- [Request]: Search each line below for the word "template" and list those that contain it.

Information Block Start

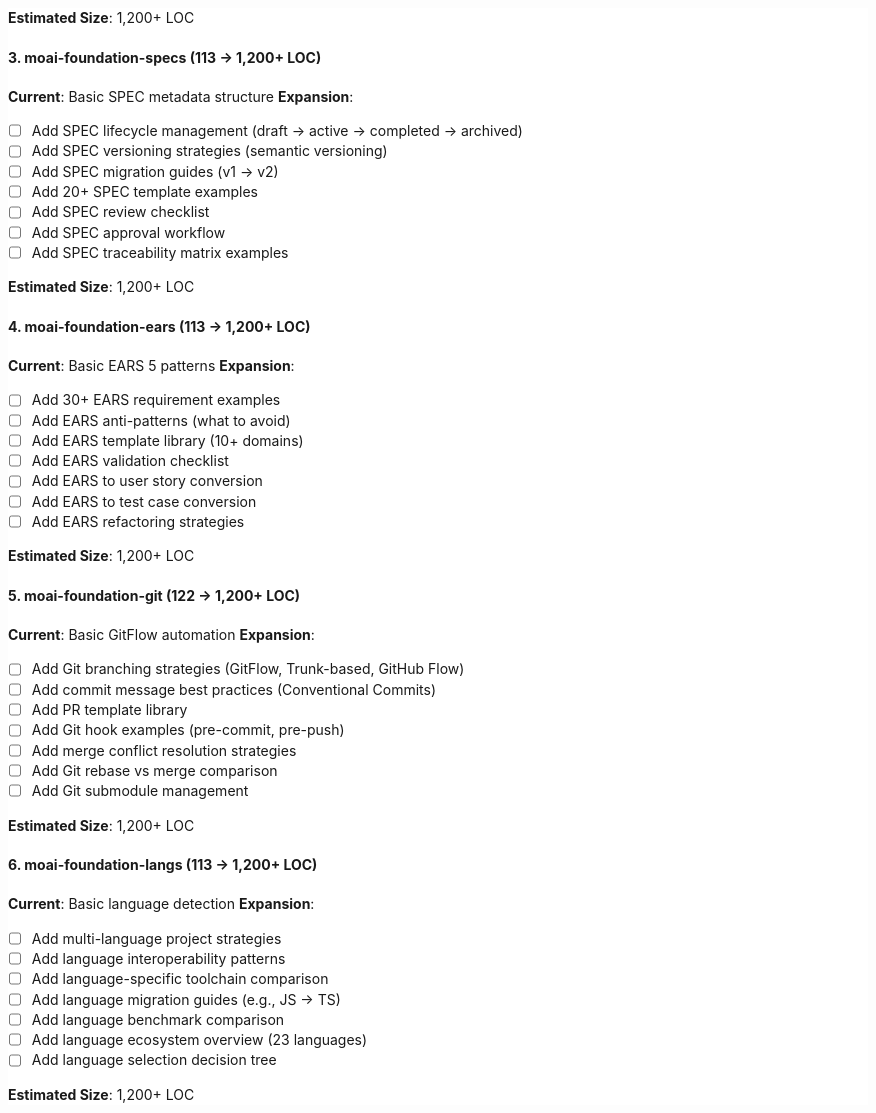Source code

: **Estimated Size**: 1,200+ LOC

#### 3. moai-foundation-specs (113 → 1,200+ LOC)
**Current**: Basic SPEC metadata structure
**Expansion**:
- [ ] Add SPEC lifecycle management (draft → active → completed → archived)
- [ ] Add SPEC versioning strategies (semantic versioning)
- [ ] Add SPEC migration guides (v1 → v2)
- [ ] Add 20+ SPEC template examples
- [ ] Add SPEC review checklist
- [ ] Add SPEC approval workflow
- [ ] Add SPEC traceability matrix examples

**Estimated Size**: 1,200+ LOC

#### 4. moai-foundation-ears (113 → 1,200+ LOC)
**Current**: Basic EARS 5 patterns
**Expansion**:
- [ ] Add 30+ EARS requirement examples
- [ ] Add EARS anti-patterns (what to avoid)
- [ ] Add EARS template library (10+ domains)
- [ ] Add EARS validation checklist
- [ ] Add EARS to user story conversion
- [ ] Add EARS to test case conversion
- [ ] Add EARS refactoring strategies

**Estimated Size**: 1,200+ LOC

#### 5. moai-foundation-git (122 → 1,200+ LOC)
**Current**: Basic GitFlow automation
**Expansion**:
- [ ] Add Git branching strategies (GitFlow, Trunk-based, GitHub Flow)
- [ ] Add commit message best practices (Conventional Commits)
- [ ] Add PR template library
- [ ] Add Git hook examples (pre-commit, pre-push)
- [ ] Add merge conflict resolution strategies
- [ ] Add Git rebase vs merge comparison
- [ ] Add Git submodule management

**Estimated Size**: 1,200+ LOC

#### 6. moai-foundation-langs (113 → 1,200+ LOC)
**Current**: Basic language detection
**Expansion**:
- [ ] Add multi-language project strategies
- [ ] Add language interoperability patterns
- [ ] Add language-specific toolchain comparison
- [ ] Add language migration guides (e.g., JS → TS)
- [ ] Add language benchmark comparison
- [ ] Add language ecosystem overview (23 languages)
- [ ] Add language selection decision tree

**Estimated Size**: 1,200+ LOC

Information Block End
Information Block Start

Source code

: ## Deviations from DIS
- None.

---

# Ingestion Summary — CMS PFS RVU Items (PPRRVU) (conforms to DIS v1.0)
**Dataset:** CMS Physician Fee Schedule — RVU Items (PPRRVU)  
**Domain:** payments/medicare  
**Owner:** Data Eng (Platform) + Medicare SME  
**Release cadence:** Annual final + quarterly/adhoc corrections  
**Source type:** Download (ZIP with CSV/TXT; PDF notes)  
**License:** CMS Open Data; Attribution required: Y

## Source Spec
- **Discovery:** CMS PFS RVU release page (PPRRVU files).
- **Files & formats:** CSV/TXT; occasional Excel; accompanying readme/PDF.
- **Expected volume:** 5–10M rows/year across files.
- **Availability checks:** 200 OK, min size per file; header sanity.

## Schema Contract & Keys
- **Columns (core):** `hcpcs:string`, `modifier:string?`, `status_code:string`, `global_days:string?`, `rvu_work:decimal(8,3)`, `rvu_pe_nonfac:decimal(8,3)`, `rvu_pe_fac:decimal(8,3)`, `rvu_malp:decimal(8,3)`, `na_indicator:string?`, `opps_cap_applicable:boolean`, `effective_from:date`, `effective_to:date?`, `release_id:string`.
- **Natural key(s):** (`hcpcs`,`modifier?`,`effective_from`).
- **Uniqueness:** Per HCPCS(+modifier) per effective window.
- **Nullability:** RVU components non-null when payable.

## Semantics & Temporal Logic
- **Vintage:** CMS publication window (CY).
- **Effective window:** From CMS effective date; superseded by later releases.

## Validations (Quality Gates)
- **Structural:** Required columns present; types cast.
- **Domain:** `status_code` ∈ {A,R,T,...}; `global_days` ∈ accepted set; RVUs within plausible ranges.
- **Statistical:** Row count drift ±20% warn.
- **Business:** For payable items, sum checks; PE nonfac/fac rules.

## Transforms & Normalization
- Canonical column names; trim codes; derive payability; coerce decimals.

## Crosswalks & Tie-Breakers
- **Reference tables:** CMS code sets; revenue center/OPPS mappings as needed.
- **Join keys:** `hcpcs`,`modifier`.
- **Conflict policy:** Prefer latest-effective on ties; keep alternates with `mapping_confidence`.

Information Block End

- [Written solution]:
- [ ] Add 20+ SPEC template examples
- [ ] Add EARS template library (10+ domains)
- [ ] Add PR template library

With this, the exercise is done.